*** Block opens ***

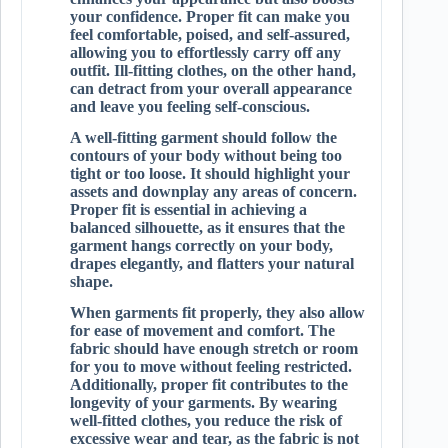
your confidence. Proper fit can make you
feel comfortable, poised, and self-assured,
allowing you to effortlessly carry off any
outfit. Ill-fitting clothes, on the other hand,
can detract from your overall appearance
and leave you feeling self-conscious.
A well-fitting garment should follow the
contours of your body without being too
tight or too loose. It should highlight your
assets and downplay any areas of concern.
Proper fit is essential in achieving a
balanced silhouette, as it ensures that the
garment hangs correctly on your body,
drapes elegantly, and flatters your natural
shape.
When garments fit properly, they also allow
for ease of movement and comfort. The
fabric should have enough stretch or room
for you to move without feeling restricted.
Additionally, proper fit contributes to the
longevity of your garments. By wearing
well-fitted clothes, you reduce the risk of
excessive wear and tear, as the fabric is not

*** Block closes ***
*** Block opens ***

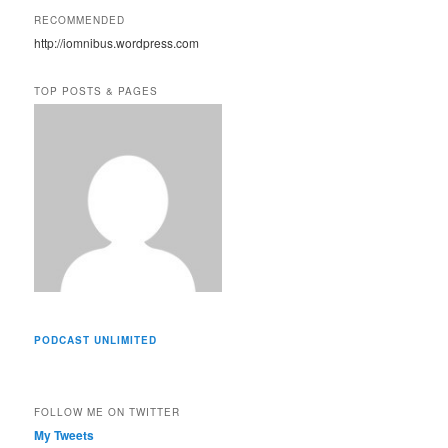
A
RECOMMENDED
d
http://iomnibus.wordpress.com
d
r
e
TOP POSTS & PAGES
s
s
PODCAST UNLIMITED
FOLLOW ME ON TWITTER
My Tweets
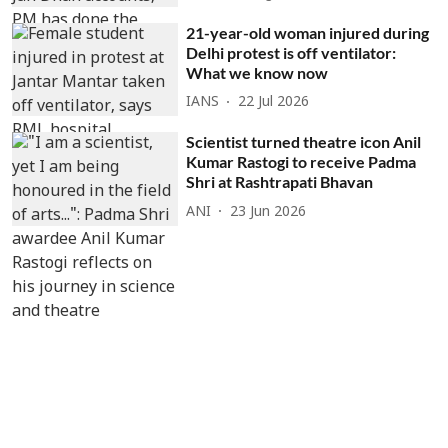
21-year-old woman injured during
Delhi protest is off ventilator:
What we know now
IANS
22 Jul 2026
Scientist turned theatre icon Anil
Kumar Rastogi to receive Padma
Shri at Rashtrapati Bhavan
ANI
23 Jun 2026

*** Block closes ***
*** Block opens ***

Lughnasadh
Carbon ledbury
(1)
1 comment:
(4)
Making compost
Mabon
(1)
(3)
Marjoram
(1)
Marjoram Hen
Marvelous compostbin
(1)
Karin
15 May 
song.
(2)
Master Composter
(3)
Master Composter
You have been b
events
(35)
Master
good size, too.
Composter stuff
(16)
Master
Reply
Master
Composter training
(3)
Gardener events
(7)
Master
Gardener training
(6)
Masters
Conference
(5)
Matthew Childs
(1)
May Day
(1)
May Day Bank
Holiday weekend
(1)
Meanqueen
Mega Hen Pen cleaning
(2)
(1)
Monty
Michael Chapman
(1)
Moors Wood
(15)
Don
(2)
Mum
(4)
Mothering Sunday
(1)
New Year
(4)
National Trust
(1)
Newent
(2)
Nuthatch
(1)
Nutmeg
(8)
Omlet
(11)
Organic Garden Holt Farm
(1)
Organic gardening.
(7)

*** Block closes ***

* Task to complete: Pull out each line above that contains the string "fitting" and list them.

* Response area:
outfit. Ill-fitting clothes, on the other hand,
A well-fitting garment should follow the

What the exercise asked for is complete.